Tobacco industry claims snubbed out
AMA President Associate Professor Brian Owler has condemned The Australian newspaper for promoting discredited tobacco industry claims that plain packaging laws are not working.
A/Professor Owler called on The Australian and other media outlets to stop giving the tobacco industry a “free ride”, saying official figures contradicted manufacturer claims that cigarette sales had increased since the introduction of plain packaging laws, and instead showed consumer spending on cigarettes and other products had slumped to its lowest level on record.
Debate about plain packaging laws has been reignited, with two Government backbenchers telling The Australian the legislation should be revisited as part of a push against Government intervention in people’s lives, and Assistant Health Minister Fiona Nash reserving her judgement on the issue.
In the latest phase of its global campaign to prevent other countries from following Australia’s lead and adopt plain packaging, cigarette companies have asserted that the volume of tobacco sales has climbed marginally by 0.3 per cent since the introduction of plain packaging in late 2012, casting doubt over the effectiveness of the measure.
But A/Professor Owler said the smoking debate was “not about politics or ideology, it is about life and death”.
He said the latest official gross domestic product data from the Australian Bureau of Statistics told a sharply different story, showing the amount spent on tobacco products had slumped 5.3 per cent since plain packaging was introduced, dropping to $3.298 billion in the first three months of this year – the lowest level since records began in 1959.
Backing his argument, the Health Department last week released figures showing tobacco clearances (which reflect tobacco imports) fell by 3.4 per cent last year, the first full year since tobacco plain packaging was introduced.
Far from being a failure, A/Professor Owler said, the figures and other research demonstrated the effectiveness of plain packaging in helping control tobacco consumption – a point reinforced by the vast resources the tobacco industry was throwing into its campaign to have the laws overturned in Australia and blocked elsewhere.
“The tobacco companies attack plain packaging because it is working, and they do not want other countries following Australia’s lead,” he said. The ground-breaking tobacco plain packaging laws, which were supported by both sides of politics, put Australia at the forefront internationally in the battle against smoking.”
The fight against plain packaging has developed into the biggest trade dispute in the history of the World Trade Organisation.
A three-member panel appointed by the WTO has begun hearings into complaints from five tobacco producing countries that Australia’s plain packaging laws breach international trade obligations on the protection of intellectual property. So far, 35 other countries have joined the dispute as third parties, concerned about its implications for the ability of countries to take public health measures.

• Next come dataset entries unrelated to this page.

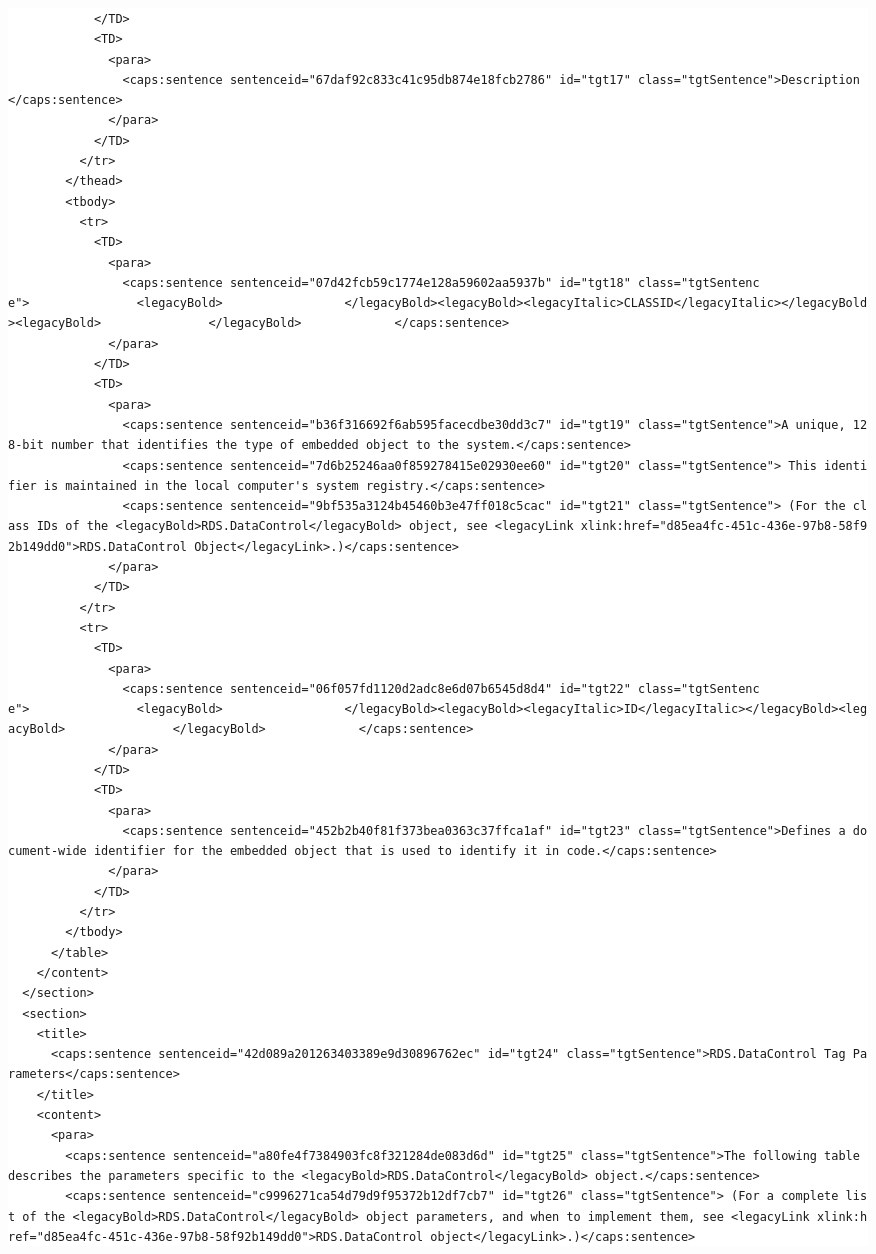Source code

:                 </TD>
                <TD>
                  <para>
                    <caps:sentence sentenceid="67daf92c833c41c95db874e18fcb2786" id="tgt17" class="tgtSentence">Description</caps:sentence>
                  </para>
                </TD>
              </tr>
            </thead>
            <tbody>
              <tr>
                <TD>
                  <para>
                    <caps:sentence sentenceid="07d42fcb59c1774e128a59602aa5937b" id="tgt18" class="tgtSentence">               <legacyBold>                 </legacyBold><legacyBold><legacyItalic>CLASSID</legacyItalic></legacyBold><legacyBold>               </legacyBold>             </caps:sentence>
                  </para>
                </TD>
                <TD>
                  <para>
                    <caps:sentence sentenceid="b36f316692f6ab595facecdbe30dd3c7" id="tgt19" class="tgtSentence">A unique, 128-bit number that identifies the type of embedded object to the system.</caps:sentence>
                    <caps:sentence sentenceid="7d6b25246aa0f859278415e02930ee60" id="tgt20" class="tgtSentence"> This identifier is maintained in the local computer's system registry.</caps:sentence>
                    <caps:sentence sentenceid="9bf535a3124b45460b3e47ff018c5cac" id="tgt21" class="tgtSentence"> (For the class IDs of the <legacyBold>RDS.DataControl</legacyBold> object, see <legacyLink xlink:href="d85ea4fc-451c-436e-97b8-58f92b149dd0">RDS.DataControl Object</legacyLink>.)</caps:sentence>
                  </para>
                </TD>
              </tr>
              <tr>
                <TD>
                  <para>
                    <caps:sentence sentenceid="06f057fd1120d2adc8e6d07b6545d8d4" id="tgt22" class="tgtSentence">               <legacyBold>                 </legacyBold><legacyBold><legacyItalic>ID</legacyItalic></legacyBold><legacyBold>               </legacyBold>             </caps:sentence>
                  </para>
                </TD>
                <TD>
                  <para>
                    <caps:sentence sentenceid="452b2b40f81f373bea0363c37ffca1af" id="tgt23" class="tgtSentence">Defines a document-wide identifier for the embedded object that is used to identify it in code.</caps:sentence>
                  </para>
                </TD>
              </tr>
            </tbody>
          </table>
        </content>
      </section>
      <section>
        <title>
          <caps:sentence sentenceid="42d089a201263403389e9d30896762ec" id="tgt24" class="tgtSentence">RDS.DataControl Tag Parameters</caps:sentence>
        </title>
        <content>
          <para>
            <caps:sentence sentenceid="a80fe4f7384903fc8f321284de083d6d" id="tgt25" class="tgtSentence">The following table describes the parameters specific to the <legacyBold>RDS.DataControl</legacyBold> object.</caps:sentence>
            <caps:sentence sentenceid="c9996271ca54d79d9f95372b12df7cb7" id="tgt26" class="tgtSentence"> (For a complete list of the <legacyBold>RDS.DataControl</legacyBold> object parameters, and when to implement them, see <legacyLink xlink:href="d85ea4fc-451c-436e-97b8-58f92b149dd0">RDS.DataControl object</legacyLink>.)</caps:sentence>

Among the claims being made by industry is that, instead of giving up the habit, smokers are instead swapping to cheaper brands. A report in The Australian cited a report by research firm InfoView showing that the market share of cheaper cigarettes had climbed by 32 to 37 per cent since plain packaging was introduced.
But a study of plain packaging undertaken by Sir Cyril Chantler on behalf of the United Kingdom Government found that the phenomenon of smokers trading down to cheaper cigarettes was the continuation of a well-established market trend.
While admitting there were limitations to the evidence about the likely effect of plain packaging on tobacco consumption, Sir Cyril found industry arguments that it would make cigarettes cheaper and drive the market in illicit tobacco unconvincing.
“Having reviewed the evidence, it is in my view highly likely that standardised packaging would serve to reduce the rate of children taking up smoking, and implausible that it would increase the consumption of tobacco. Branded packaging plays an important role in encouraging young people to smoke,” Sir Cyril concluded.
“I am satisfied that the body of evidence shows that standardised packaging, in conjunction with the current tobacco control regime, is very likely to lead to a modest but important reduction over time on the uptake and prevalence of smoking, and thus have a positive impact on public health.”
Adding to the pressure on the tobacco industry, the Irish Government has endorsed tobacco plain packaging legislation, making it the first country in the European Union to move to adopt the measure, and only the third country – behind Australia and New Zealand.
If enacted, the Irish legislation would remove all forms of branding from tobacco packaging, except for the brand and variant name in a uniform typeface.
Tobacco companies have indicated they will challenge the legislation, but Dr Pat Doorley of the Royal College of Physicians of Ireland told The Irish Times the initiative would prevent younger people from taking up smoking.
“A study conducted by the Irish Cancer Society and the Irish Heart foundation indicates that teenagers find plain packaging less appealing,” Dr Doorley said.